Problemas fitossanitários e queda na produtividade impactam mercado; expectativa para maio é de oferta controlada e envios modestos
O mercado de uvas sem semente no Vale do São Francisco (BA/PE) continua enfrentando oscilações, refletindo os impactos das chuvas registradas no primeiro trimestre de 2026. De acordo com dados do Hortifrúti/Cepea, a combinação entre perdas produtivas e comprometimento da qualidade tem dificultado o escoamento da produção, especialmente das variedades mais sensíveis.
Chuvas reduzem produtividade e afetam qualidade
Mesmo com a redução na frequência das precipitações, ainda há registros de chuvas na região, o que segue impactando o desenvolvimento das lavouras. Produtores relatam perdas de até 20% na produtividade, principalmente devido a danos nas floradas ocorridos nos meses anteriores.
Esse cenário mantém a oferta controlada, mas não é suficiente para sustentar os preços, já que a qualidade dos frutos continua sendo um fator limitante nas negociações.
BRS Vitória enfrenta resistência do mercado
A variedade BRS Vitória tem apresentado picos pontuais de oferta, porém com qualidade abaixo do esperado. As bagas comprometidas têm gerado resistência por parte dos compradores, que evitam pagar preços mais elevados diante da irregularidade dos lotes.
Na semana analisada, a uva BRS Vitória embalada categoria 1 foi comercializada a uma média de R$ 9,40/kg, registrando queda de 4,1% em relação à semana anterior.
Uvas brancas sustentam melhor os preços
Por outro lado, as variedades brancas sem semente apresentam maior firmeza nas cotações. Mesmo com problemas fitossanitários, como fumagina e glomerella, além de desafios no manejo que têm afetado o sabor e aumentado a acidez, esses produtos mantêm preços mais estáveis.
A menor elasticidade de preços desse segmento e a continuidade das exportações ajudam a sustentar o mercado. Na semana, a média foi de R$ 15,00/kg, com leve recuo de 1%.
Exportações e consumo interno influenciam cenário
Parte relevante da produção segue destinada ao mercado externo, o que contribui para reduzir a oferta no mercado interno. No entanto, o período de fim de mês, tradicionalmente marcado por menor consumo, aliado ao feriado prolongado, pressionou as cotações para baixo.
Esse conjunto de fatores evidencia um mercado ainda sensível tanto à qualidade quanto ao comportamento da demanda.

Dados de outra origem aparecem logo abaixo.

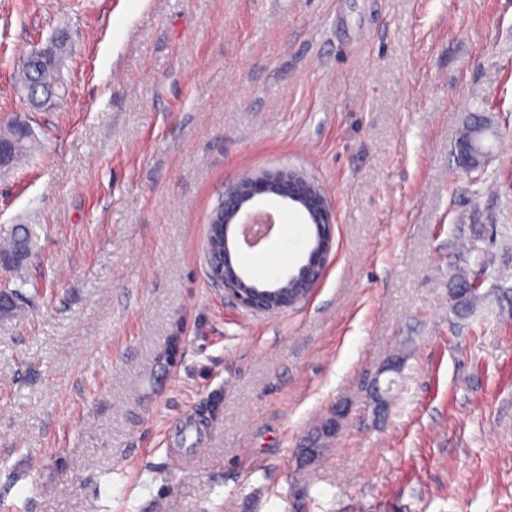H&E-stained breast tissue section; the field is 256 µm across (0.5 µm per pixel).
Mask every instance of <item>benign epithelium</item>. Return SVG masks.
<instances>
[{"label": "benign epithelium", "instance_id": "7a95c632", "mask_svg": "<svg viewBox=\"0 0 512 512\" xmlns=\"http://www.w3.org/2000/svg\"><path fill=\"white\" fill-rule=\"evenodd\" d=\"M473 130L476 138L466 147L464 168L468 171L481 169L486 161L480 145L484 126L479 122ZM268 196L278 197L302 212L311 226V246L297 273L288 276L277 287L259 292L249 286L251 277L237 263L236 254L245 228L256 223L257 213L252 211L253 205ZM334 229L335 219L320 191L305 176L287 168L253 173L229 190L212 212L206 250L208 277L249 311L284 310L296 304L320 279L332 249Z\"/></svg>", "mask_w": 512, "mask_h": 512}]
</instances>
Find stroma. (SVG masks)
I'll return each mask as SVG.
<instances>
[{
	"label": "stroma",
	"mask_w": 512,
	"mask_h": 512,
	"mask_svg": "<svg viewBox=\"0 0 512 512\" xmlns=\"http://www.w3.org/2000/svg\"><path fill=\"white\" fill-rule=\"evenodd\" d=\"M57 39L68 92L29 110L22 59ZM18 118L0 237L37 234L0 265L27 290L0 313V512H512V0H0ZM283 166L335 241L306 300L254 313L207 277L208 219ZM263 205L296 224L281 281L311 232ZM472 129L476 132V138L466 147L467 161L463 167L468 171L479 170L484 167L486 154L481 148L480 137L484 130L483 124L479 121L473 128L472 124L467 123L462 131L460 139L468 141L472 139Z\"/></svg>",
	"instance_id": "1"
}]
</instances>
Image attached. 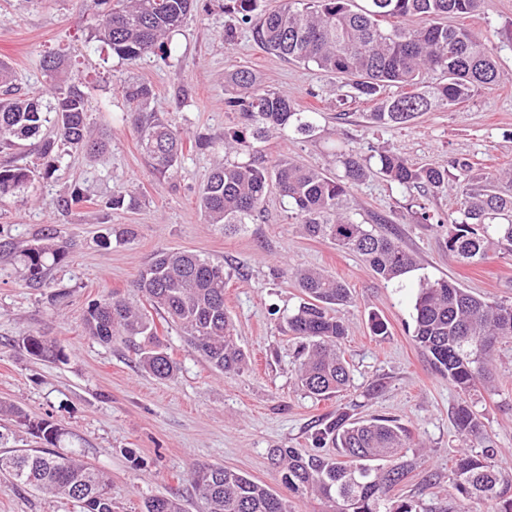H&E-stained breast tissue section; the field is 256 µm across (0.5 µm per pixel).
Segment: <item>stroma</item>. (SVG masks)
I'll list each match as a JSON object with an SVG mask.
<instances>
[{"instance_id":"35a3bbf8","label":"stroma","mask_w":512,"mask_h":512,"mask_svg":"<svg viewBox=\"0 0 512 512\" xmlns=\"http://www.w3.org/2000/svg\"><path fill=\"white\" fill-rule=\"evenodd\" d=\"M225 0H199L185 25L172 35L175 58H151L130 65L90 35L104 6L101 0H0V61L18 75L22 94L48 96L51 82L41 61L52 50L70 56V78L88 100L91 124L106 137L103 153L65 156L49 178L0 198V241L31 240L45 227L73 239L76 246L47 283L28 287L22 264L0 254V400L19 406L30 419L62 424L70 444L112 478L117 512H140L146 498L177 492L185 512H203L190 482L198 463H220L278 488L270 460L274 448L311 449L315 422L337 408L355 406L362 417H394L414 433L416 468L396 487V495L430 502L448 491L450 459L466 442L454 410L468 400L481 415L502 467H512V342L493 355L491 389L464 396L430 365L413 337L414 298L421 280L446 278L489 299L512 301V256L490 253L464 265L449 259L446 219L456 211V193L422 192L386 181L376 172L351 190L357 220L382 222L417 259L402 283L378 280L362 258L329 241L303 236L277 194H270L255 223L233 234L204 223L197 192L217 154L185 149L176 174L160 177L124 124L127 110L121 82L135 78L152 85V108L171 119L187 137L222 138L238 125V113L224 106V76L237 67L257 73L263 87L288 94L317 110L313 137L276 133L254 147L272 160L281 155L334 174L339 152L370 156L396 152L418 166L450 168L472 163L477 174L512 171V0H484L481 10L457 18L459 26L486 40L498 62L496 86L474 95L452 112H425L394 127L371 123L370 104L347 97L333 76L265 52L249 33L234 44L224 29L235 24ZM79 191L83 200L69 212L56 208L60 196ZM134 193L133 210L102 206L113 193ZM426 207L431 224L410 220V210ZM133 228V240L103 246L100 237ZM184 249L223 262L232 273L224 305L236 324L239 344L250 363L227 376L191 352L176 328L159 323L160 336L179 365L174 378L159 381L138 367L126 344H104L85 335L88 304L130 286L153 254ZM323 270L351 292L338 307L348 324L344 343L351 385L329 400L309 397L296 380L298 341L279 319L298 302L295 270ZM65 299H58L59 291ZM387 324L373 335L370 314ZM44 333L64 346L66 361H41L20 348L23 336ZM383 391L367 396L369 385ZM0 512H79L76 503L17 487L0 476Z\"/></svg>"}]
</instances>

Perspectivas para maio no agronegócio da Bahia
Para maio, a previsão de tempo seco, segundo a Climatempo, deve favorecer a intensificação do manejo fitossanitário nas lavouras. Ainda assim, a expectativa é de manutenção de volumes controlados e envios modestos ao exterior.
Esse cenário pode resultar em aumento pontual da oferta no mercado interno, exigindo atenção dos produtores do agronegócio da Bahia e do Nordeste quanto à estratégia de comercialização e qualidade da produção.